[Given records]
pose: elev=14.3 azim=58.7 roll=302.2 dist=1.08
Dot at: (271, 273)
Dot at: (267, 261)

---

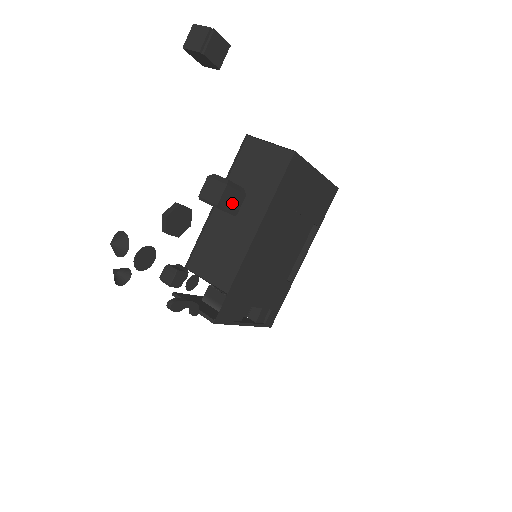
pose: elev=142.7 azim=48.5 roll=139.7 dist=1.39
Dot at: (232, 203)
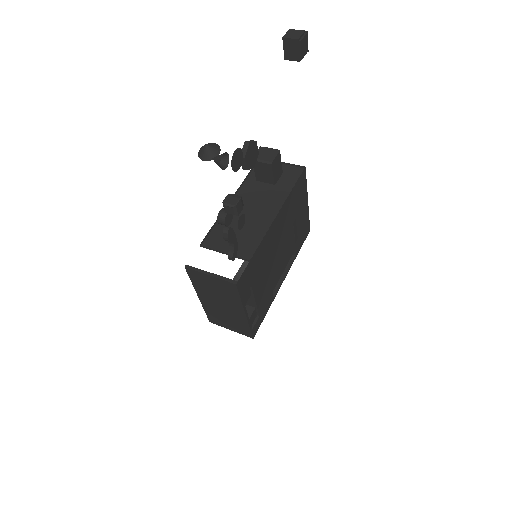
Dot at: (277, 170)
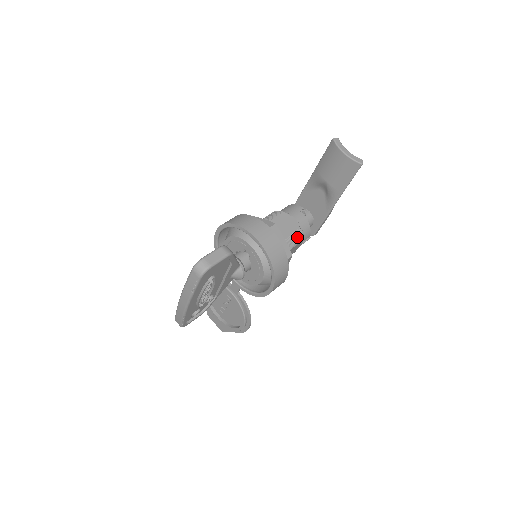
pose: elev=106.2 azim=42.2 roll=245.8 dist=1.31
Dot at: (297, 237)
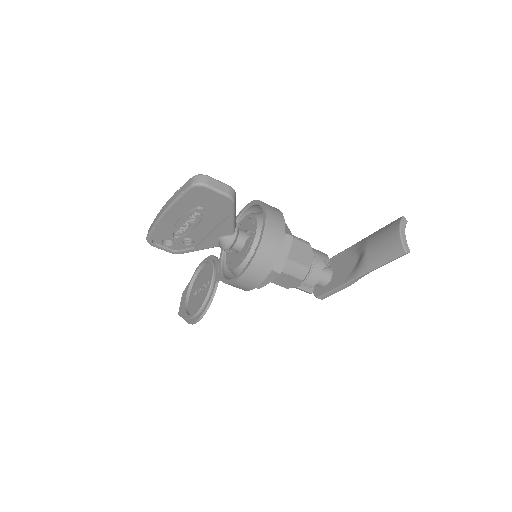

[Problem description]
In the material above, begin at the line that contains "pose: elev=142.7 azim=48.5" and stop after the line that contains "Dot at: (297, 237)". Reproduce only those lines with "dist" swapped for "distance", leave everything else unchanged, and omit the pictures.

[Answer to this exercise]
pose: elev=142.7 azim=48.5 roll=139.7 distance=1.39
Dot at: (232, 203)
Dot at: (277, 170)
pose: elev=106.2 azim=42.2 roll=245.8 distance=1.31
Dot at: (297, 237)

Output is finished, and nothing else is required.